Müzik her şeyden önce ritimdir. Ritmin üzerine siz sesler işlersiniz ve ortaya müzikal anlamda bir eser çıkar. Enstrüman kullanmadan sadece birkaç ritimle müzik yapılır mı? Yapanlar yapıyor işte. O disko tarz müzikler bugün her yerde var. Kötü demiyorum, dinleyeni ve seveni elbette var. Ama ben tercih etmiyorum, dinleyemiyorum. Benim ruhuma hitap eden müzikler çok daha farklı. Mesela James Braun’dan bir şarkı duysam, 67 yaşında bir adamım ama kalkıp dans bile ederim.

ROCK’N COKE MÜZİK FESTİVALİNE KARŞI BARIŞA ROCK İSİMLİ BAŞKA BİR ALTERNATİF FESTİVAL DÜZENLEDİNİZ, ÇOK DA BEĞENİLDİ, BİRAZ DA BUNDAN BAHSEDELİM İSTERSENİZ.
Evet, ama bunun öncüsü aslında Taner Öngür’dür.
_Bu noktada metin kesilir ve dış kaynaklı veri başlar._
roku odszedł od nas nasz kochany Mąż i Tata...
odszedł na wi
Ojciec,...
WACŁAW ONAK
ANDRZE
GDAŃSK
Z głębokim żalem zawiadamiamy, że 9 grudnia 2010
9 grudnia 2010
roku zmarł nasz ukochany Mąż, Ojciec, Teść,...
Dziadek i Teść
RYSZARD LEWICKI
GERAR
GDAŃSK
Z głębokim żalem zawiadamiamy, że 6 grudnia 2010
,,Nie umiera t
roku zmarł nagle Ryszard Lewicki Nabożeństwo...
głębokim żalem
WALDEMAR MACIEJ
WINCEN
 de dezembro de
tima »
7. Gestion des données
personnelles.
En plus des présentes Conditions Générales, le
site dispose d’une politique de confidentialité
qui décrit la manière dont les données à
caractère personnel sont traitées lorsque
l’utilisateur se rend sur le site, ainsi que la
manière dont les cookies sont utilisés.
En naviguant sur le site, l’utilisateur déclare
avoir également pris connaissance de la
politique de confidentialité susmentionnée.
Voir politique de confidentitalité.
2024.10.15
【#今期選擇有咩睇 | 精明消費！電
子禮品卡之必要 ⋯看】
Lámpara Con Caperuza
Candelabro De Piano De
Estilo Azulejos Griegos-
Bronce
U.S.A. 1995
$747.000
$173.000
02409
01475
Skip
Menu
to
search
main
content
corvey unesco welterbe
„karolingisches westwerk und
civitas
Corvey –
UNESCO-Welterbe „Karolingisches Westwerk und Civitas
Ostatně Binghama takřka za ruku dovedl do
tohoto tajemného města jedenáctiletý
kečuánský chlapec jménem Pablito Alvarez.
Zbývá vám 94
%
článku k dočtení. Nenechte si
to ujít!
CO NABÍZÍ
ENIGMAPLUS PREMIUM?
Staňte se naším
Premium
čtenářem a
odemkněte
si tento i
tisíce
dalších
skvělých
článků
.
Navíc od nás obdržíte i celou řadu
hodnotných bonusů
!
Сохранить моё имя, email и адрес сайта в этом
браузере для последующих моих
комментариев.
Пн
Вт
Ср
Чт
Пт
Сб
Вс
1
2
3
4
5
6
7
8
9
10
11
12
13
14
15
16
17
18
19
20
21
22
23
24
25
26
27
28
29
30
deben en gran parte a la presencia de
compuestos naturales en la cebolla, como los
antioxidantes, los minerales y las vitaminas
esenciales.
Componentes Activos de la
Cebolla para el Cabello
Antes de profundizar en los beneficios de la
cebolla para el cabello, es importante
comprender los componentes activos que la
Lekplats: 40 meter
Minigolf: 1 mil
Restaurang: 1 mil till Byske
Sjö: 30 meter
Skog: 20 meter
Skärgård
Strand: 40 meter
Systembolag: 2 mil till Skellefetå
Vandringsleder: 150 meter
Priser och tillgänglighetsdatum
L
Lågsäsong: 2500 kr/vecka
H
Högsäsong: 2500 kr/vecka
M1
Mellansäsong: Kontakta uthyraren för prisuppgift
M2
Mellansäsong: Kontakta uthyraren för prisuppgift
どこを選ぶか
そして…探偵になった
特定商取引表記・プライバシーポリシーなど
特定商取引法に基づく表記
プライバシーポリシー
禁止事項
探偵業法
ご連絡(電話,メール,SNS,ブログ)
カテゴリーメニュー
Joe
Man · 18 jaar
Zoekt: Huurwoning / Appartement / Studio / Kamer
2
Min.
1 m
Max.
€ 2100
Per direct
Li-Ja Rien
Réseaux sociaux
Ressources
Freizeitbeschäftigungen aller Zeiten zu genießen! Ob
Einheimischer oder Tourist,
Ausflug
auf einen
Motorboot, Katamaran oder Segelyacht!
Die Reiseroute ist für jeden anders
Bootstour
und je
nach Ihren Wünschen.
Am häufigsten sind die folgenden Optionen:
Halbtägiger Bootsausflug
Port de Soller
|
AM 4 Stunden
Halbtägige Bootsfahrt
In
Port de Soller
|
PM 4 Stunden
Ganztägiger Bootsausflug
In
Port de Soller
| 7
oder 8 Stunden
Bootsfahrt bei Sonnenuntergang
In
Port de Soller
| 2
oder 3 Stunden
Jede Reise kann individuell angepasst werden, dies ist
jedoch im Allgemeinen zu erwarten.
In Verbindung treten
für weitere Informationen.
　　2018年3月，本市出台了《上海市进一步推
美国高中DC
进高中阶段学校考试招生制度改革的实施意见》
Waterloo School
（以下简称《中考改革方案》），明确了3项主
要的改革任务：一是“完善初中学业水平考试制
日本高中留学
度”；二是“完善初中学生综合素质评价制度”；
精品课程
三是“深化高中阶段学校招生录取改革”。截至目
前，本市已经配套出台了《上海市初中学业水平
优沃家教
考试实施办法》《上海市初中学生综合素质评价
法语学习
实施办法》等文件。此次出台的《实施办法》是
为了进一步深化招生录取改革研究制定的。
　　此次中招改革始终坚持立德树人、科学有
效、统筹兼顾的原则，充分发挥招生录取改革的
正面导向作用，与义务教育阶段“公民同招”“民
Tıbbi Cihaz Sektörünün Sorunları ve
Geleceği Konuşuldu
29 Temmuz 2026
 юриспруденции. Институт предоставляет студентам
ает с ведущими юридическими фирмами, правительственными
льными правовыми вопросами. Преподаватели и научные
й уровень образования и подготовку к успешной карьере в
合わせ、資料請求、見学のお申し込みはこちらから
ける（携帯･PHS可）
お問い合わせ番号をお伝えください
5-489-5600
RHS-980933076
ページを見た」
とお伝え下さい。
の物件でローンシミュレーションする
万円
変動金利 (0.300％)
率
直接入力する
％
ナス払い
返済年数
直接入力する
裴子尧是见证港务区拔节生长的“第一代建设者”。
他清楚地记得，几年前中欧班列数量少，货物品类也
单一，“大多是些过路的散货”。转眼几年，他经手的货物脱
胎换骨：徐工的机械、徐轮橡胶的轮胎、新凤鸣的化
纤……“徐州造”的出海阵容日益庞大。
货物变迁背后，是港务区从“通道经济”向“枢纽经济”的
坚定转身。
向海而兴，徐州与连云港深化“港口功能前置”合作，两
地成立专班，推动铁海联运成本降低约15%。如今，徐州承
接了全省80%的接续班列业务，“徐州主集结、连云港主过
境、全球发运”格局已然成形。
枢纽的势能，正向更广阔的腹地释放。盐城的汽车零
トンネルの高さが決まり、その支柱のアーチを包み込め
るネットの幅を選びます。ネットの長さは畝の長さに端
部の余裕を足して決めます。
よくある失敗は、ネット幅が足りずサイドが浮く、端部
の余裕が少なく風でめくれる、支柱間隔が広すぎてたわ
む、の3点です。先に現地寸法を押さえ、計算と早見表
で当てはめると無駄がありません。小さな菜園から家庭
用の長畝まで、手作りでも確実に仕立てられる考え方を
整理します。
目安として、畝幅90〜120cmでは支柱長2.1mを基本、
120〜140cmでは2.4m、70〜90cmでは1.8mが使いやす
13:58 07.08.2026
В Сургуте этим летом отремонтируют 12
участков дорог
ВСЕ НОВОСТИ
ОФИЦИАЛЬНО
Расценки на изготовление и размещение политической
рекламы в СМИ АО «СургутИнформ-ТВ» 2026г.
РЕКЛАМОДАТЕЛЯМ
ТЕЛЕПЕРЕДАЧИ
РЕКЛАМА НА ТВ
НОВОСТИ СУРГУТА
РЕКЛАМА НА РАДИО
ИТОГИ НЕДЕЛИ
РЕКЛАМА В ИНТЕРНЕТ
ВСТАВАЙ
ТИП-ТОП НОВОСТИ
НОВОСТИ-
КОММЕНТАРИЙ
Biz de Moğollar olarak destek verdik. Rock müziğin kapitalist bir marka tarafından sömürülmesine karşı bir hareketti Barışa Rock. Kapitalist bir markanın sponsorluğunda bir müzik festivali istemiyorduk. Biz de kendi müzik festivalimizi oluşturalım demiştik. Katılım da güzel oldu. Ama şöyle enteresan bir detay var ki bu müzik festivalinden hoşlanmayıp Barışa Rock’u ortaya koyan bize Rock’n Coke’dan festivallerinde sahneye çıkmamız için bize bir de teklif geldi. Tabi biz de daha çok kızdık ve Barışa Rock’a daha çok ağırlık verdik. Çünkü bizim hayattaki duruşumuz belli. Bizi hala seviyorlarsa dinleyenlerimiz bunun büyük payı var. Biz duruşumuzu hiç değiştirmedik.

SİZİN İÇİN ‘BAĞLAMAYI GİTAR GİBİ, GİTARI DA BAĞLAMA GİBİ ÇALAN ENDER YETENEK’ DENİLİYOR, BUNUN İÇİN NELER SÖYLEMEK İSTERSİNİZ?
Tanımlama doğru ve güzel olmuş aslında ama onu biraz açmak gerekir. Ben bizim bildiğimiz klasik anlamda bir bağlama çalmıyorum. Öyle çaldığımı iddia edersem bir Erdal Erzincan’a, Arif Sağ’a, Musa Eroğlu’na, Mazlum Çimen’e ve şu anda saymadığım bir çok bağlama ustalarına ayıp olur. Ben kendimce çalıyorum bağlamayı. Ve zaten gitarist olduğum için, gitar tekniğini aldım, bağlamanın kendi akort düzenini bozmadan bağlamaya ekledim. Kendimce öyle bir tarz oluşturdum. Ayrıca ben gitar virtiözü de dğilim, bestelerini gitarla yapan bir müzisyenim. Gitarla da melodi çalışırım genelde ama melodilerim de türküye değen, türkü karakterinde melodilerdir.